You don’t know if that’s some homophobic bullshit or what, but that’s what they’re saying. They say it to relatives and friends at family events and over Skype. They even ask when you’re going to start dating.
You’ve never outright told them that you are taken, but you don’t make any effort to hide it. They should know at this point.
You’re explaining this to him as the two of you are draped over your couch. He’s laughing. You get mad, at first, think he’s not taking this seriously enough, but then you laugh, too.
You start to play with his hair. It’s coarse and beautiful. You understand what it means to lose yourself in something. You push some aside with your fingers, only to find more and more ginger to play with. It’s never-ending. You love diving through it. When you do, it chokes you. Hair fills up every airway you have. It scratches at the inside of your throat, and fills your lungs. Everything gets so fuzzy.
You wake up in the middle of the night because there’s less of you. You no longer have all of yourself, and it pains you. You’re warm—sweaty and uncomfortable.
You look over to your partner. He is already attending to you. He’s nothing but a mass of orange now. Neon, Color-Brite construction paper orange. He’s pecking at you. Not biting. Biting is too fast, unintimate. Pecking. Pecking at each individual digit on your hands, and then the hands themselves. Then, slowly, tenderly, he pecks up your arm.
Your arm falls off. He grabs it, and saves it for later. You think that he thinks about stopping there. He doesn’t. Peck, peck, peck. Across your chest, and down your thighs. It all breaks so quickly. On some level, every piece of you has been wanting to fall apart; it’s just happy to be so loved while doing it.
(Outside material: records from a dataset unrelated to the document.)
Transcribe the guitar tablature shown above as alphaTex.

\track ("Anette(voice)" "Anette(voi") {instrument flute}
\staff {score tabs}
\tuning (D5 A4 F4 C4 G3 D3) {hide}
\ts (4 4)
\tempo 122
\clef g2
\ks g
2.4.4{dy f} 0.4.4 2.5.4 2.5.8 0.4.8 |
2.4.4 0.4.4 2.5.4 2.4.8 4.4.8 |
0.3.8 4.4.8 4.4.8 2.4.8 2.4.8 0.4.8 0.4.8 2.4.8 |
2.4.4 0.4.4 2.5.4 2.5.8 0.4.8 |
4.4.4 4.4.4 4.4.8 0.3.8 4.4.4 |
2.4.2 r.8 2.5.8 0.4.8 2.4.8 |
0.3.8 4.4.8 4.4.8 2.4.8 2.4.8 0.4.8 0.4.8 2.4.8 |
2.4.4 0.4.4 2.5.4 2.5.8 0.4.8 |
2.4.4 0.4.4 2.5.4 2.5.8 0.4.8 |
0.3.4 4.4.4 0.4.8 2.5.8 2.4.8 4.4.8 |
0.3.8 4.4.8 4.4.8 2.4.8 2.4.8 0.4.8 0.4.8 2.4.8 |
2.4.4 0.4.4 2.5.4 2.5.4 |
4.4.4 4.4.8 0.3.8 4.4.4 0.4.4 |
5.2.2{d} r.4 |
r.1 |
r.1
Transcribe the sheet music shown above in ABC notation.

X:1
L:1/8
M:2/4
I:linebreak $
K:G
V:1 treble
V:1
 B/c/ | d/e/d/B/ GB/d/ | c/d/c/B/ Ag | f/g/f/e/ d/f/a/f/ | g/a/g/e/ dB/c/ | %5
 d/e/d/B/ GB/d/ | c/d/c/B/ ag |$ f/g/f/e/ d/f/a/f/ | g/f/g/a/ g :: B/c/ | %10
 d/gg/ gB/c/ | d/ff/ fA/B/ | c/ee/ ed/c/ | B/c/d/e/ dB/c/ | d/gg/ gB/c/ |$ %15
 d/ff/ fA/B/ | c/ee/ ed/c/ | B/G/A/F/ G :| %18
Finally, he goes for your eyes. First the left, then the right. You see nothing, and then you see so, so much orange.
The next morning, you wake up alone. You groggily check your phone—you hate doing that first thing in the morning. You’re sure that it’s going to burn your eyes out someday. You see a reminder—it’s October 1st.
You get dressed to head to the pharmacy and refill your medication.